We have downgraded our recommendation on WellPoint Inc. (WLP) to ‘Neutral’ from ‘Outperform’ based on weak economic cues that give way to operating and financial leverage risk and price declines that are encountered off and on.

The company reported second-quarter income from continuing operations of $701.6 million or $1.89 per share, surpassing the Zacks Consensus Estimate of $1.79 per share. While operating earnings declined from $722.4 million in the year-ago quarter, earnings per share rose from $1.71 in the year-ago quarter due to a reduction in share count.

Improved membership growth and decline in selling, general and administrative (SG&A) expenses led to higher-than-expected revenues.
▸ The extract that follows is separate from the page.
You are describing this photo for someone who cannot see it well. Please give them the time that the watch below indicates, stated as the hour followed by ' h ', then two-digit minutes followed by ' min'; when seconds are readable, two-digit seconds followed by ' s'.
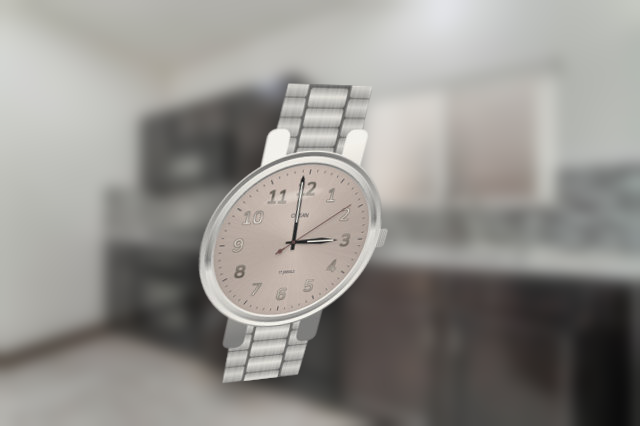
2 h 59 min 09 s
However, these improvements were offset by an increase in the Medicare Advantage expenses, predominantly in the Senior business, leading to lower earnings as compared to the year-ago quarter.

WellPoint enjoys the exclusive right to market products under Blue Cross Blue Shield Association (BCBSA), the most recognized brand in the industry. Additionally, the company significantly remains focused on the ability of health plans to deliver competitive medical costs.

With over 34 million members, WellPoint is a dominant player in its entire 14 Blue Cross and Blue Shield state markets, and its ability to access the provider networks of any other BCBS plan across the US further reinforces WellPoint’s competitive strength against its arch rivals such as Aetna Inc. (AET), Humana Inc. (HUM) and UnitedHealth Group Inc. (UNH). Although membership is expected to be sluggish in the second half of 2011, management expects a significant improvement in new memberships beginning 2012, which is encouraging.

WellPoint has further strengthened its portfolio through the recent acquisition of a privately held Medicare specialist–CareMore Health Group–in order to expand its presence in the US government program for the elderly. While the acquisition will help WellPoint penetrate deeper into the integrated and individualized health care markets of California, Arizona and Nevada, the deal is expected to break-even in 2012 and add to earnings from 2013 onwards.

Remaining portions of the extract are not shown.